Eine Rabenmutter möchte niemand sein. Nur manchmal - da wär's ganz praktisch.
Manchmal wünsche ich mir, ich wäre eine Rabenmutter gewesen.
So eine, die ihren Kindern alles verbietet: Die Pokémon-Karten und die Diddl-Maus-Schreibblöcke, die geflochtenen Freundschaftsbändchen und die Polly-Pocket-Püppchen. Schenkte man den Kindern seinerzeit Glauben, dann hatten ALLE schon so etwas zu Hause.
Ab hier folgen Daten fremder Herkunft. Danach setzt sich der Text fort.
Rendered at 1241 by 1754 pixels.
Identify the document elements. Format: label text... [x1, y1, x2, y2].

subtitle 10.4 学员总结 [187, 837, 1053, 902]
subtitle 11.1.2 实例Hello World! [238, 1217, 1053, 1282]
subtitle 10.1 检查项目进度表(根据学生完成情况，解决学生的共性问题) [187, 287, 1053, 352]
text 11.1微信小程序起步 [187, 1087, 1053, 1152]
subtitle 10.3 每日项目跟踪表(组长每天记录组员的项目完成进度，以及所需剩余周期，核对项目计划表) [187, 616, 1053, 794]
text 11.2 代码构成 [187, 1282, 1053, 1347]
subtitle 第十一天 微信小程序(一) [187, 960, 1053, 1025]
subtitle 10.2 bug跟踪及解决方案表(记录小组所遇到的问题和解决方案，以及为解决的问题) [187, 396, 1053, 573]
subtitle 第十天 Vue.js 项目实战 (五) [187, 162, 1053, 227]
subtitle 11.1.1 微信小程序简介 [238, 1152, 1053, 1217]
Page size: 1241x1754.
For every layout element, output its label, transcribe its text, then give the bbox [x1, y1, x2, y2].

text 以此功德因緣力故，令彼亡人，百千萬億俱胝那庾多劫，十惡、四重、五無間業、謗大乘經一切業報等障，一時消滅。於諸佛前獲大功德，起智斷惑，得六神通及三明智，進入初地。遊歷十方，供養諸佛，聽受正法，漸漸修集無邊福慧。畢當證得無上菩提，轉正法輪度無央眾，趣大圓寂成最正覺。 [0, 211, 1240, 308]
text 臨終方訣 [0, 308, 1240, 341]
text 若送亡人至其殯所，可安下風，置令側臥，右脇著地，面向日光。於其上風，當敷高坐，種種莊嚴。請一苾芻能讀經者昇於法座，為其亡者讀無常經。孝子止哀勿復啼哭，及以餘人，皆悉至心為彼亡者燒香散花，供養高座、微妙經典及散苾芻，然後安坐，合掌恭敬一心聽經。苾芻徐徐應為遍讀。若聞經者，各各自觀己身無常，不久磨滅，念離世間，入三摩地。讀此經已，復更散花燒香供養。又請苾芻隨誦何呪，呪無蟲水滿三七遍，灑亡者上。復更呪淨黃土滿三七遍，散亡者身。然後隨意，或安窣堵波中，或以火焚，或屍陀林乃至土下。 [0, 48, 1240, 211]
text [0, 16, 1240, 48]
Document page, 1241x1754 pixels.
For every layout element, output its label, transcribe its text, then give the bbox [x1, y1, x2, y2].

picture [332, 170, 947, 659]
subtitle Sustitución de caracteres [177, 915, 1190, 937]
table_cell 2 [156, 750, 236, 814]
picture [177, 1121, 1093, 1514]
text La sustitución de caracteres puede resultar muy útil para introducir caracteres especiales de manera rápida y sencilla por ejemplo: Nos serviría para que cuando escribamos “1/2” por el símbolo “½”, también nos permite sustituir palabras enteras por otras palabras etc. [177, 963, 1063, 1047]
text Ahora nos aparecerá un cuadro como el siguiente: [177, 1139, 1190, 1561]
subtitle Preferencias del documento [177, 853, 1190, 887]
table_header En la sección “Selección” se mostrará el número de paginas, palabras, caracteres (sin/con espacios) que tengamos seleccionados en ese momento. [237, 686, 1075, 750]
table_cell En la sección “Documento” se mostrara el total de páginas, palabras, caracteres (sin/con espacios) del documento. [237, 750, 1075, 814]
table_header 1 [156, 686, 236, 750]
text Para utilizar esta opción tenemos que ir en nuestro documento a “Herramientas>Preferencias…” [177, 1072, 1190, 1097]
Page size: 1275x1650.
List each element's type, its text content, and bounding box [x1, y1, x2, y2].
Es gebe KEINEN, der das nicht von seinen Eltern bekomme. "Nur wir kriegen NIE was!"
Also lagen die Karten und die Blöcke und Bändchen und letztlich auch die furchtbaren, kitschigen Polly-Pocket-Plastikdinger irgendwann auf dem Geburtstagstisch. Wenige Monate später lagen sie dann meistens nur noch herum.
Wegwerfen war keine wirkliche Option, weil das Kinderherz ja doch noch dran hing, auch wenn mittlerweile Anderes interessanter war. Írgendwann wurden dann die Polly-Pocket-Püppchen verschenkt oder auf dem Flohmarkt verkauft, die Diddlmaus-Blöcke wurden als Einkaufszettel genutzt und die Pokémon-Karten, die längst nicht mehr vollständig waren und Eselsohren hatten, landeten in der blauen Tonne.
Schade drum. Auch ums Geld. Trotzdem: Ich war keine Rabenmutter und habe meinen Kindern diese Wünsche erfüllt. Und wenn ich jetzt, Jahre später, noch einmal vor der Entscheidung stünde: Ich würde es wieder tun.
Außer Window-Colour. Das käme mit nicht mehr ins Haus! Die Reste einer bunten Blume, die einst die Scheibe des Esszimmerfensters zierte, pappen dort immer noch und lassen sich auch mit scharfem Werkzeug und aggressiver Chemie nicht entfernen. Jedesmal, wenn ich Fenster putze, ärgere ich mich darüber.
Dann rücke ich sorgfältig das Töpfchen mit der blühenden Orchidee vor den Fleck. Und wünsche mir, wenigstens einmal eine Rabenmutter gewesen zu sein.